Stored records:

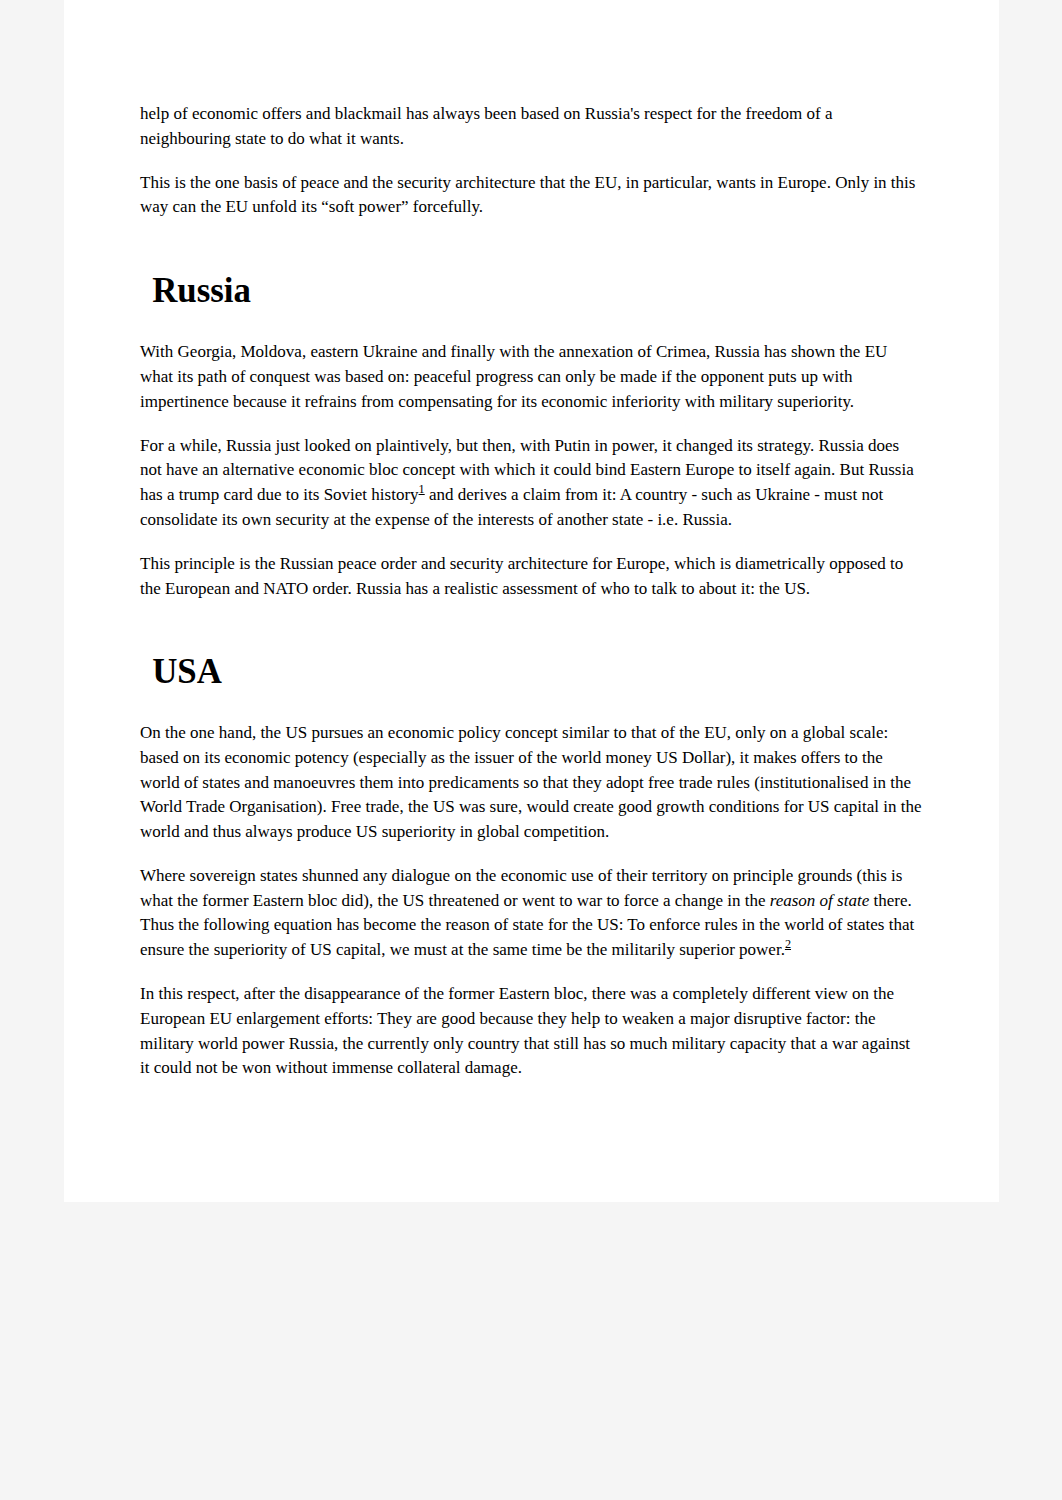help of economic offers and blackmail has always been based on Russia's respect for the freedom of a neighbouring state to do what it wants.
This is the one basis of peace and the security architecture that the EU, in particular, wants in Europe. Only in this way can the EU unfold its “soft power” forcefully.
Russia
With Georgia, Moldova, eastern Ukraine and finally with the annexation of Crimea, Russia has shown the EU what its path of conquest was based on: peaceful progress can only be made if the opponent puts up with impertinence because it refrains from compensating for its economic inferiority with military superiority.
For a while, Russia just looked on plaintively, but then, with Putin in power, it changed its strategy. Russia does not have an alternative economic bloc concept with which it could bind Eastern Europe to itself again. But Russia has a trump card due to its Soviet history1 and derives a claim from it: A country - such as Ukraine - must not consolidate its own security at the expense of the interests of another state - i.e. Russia.
This principle is the Russian peace order and security architecture for Europe, which is diametrically opposed to the European and NATO order. Russia has a realistic assessment of who to talk to about it: the US.
USA
On the one hand, the US pursues an economic policy concept similar to that of the EU, only on a global scale: based on its economic potency (especially as the issuer of the world money US Dollar), it makes offers to the world of states and manoeuvres them into predicaments so that they adopt free trade rules (institutionalised in the World Trade Organisation). Free trade, the US was sure, would create good growth conditions for US capital in the world and thus always produce US superiority in global competition.
Where sovereign states shunned any dialogue on the economic use of their territory on principle grounds (this is what the former Eastern bloc did), the US threatened or went to war to force a change in the reason of state there. Thus the following equation has become the reason of state for the US: To enforce rules in the world of states that ensure the superiority of US capital, we must at the same time be the militarily superior power.2
In this respect, after the disappearance of the former Eastern bloc, there was a completely different view on the European EU enlargement efforts: They are good because they help to weaken a major disruptive factor: the military world power Russia, the currently only country that still has so much military capacity that a war against it could not be won without immense collateral damage.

## What you will do
Every entry should come back exactly as written, only without images.

## Answer section
help of economic offers and blackmail has always been based on Russia's respect for the freedom of a neighbouring state to do what it wants.
This is the one basis of peace and the security architecture that the EU, in particular, wants in Europe. Only in this way can the EU unfold its “soft power” forcefully.
Russia
With Georgia, Moldova, eastern Ukraine and finally with the annexation of Crimea, Russia has shown the EU what its path of conquest was based on: peaceful progress can only be made if the opponent puts up with impertinence because it refrains from compensating for its economic inferiority with military superiority.
For a while, Russia just looked on plaintively, but then, with Putin in power, it changed its strategy. Russia does not have an alternative economic bloc concept with which it could bind Eastern Europe to itself again. But Russia has a trump card due to its Soviet history1 and derives a claim from it: A country - such as Ukraine - must not consolidate its own security at the expense of the interests of another state - i.e. Russia.
This principle is the Russian peace order and security architecture for Europe, which is diametrically opposed to the European and NATO order. Russia has a realistic assessment of who to talk to about it: the US.
USA
On the one hand, the US pursues an economic policy concept similar to that of the EU, only on a global scale: based on its economic potency (especially as the issuer of the world money US Dollar), it makes offers to the world of states and manoeuvres them into predicaments so that they adopt free trade rules (institutionalised in the World Trade Organisation). Free trade, the US was sure, would create good growth conditions for US capital in the world and thus always produce US superiority in global competition.
Where sovereign states shunned any dialogue on the economic use of their territory on principle grounds (this is what the former Eastern bloc did), the US threatened or went to war to force a change in the reason of state there. Thus the following equation has become the reason of state for the US: To enforce rules in the world of states that ensure the superiority of US capital, we must at the same time be the militarily superior power.2
In this respect, after the disappearance of the former Eastern bloc, there was a completely different view on the European EU enlargement efforts: They are good because they help to weaken a major disruptive factor: the military world power Russia, the currently only country that still has so much military capacity that a war against it could not be won without immense collateral damage.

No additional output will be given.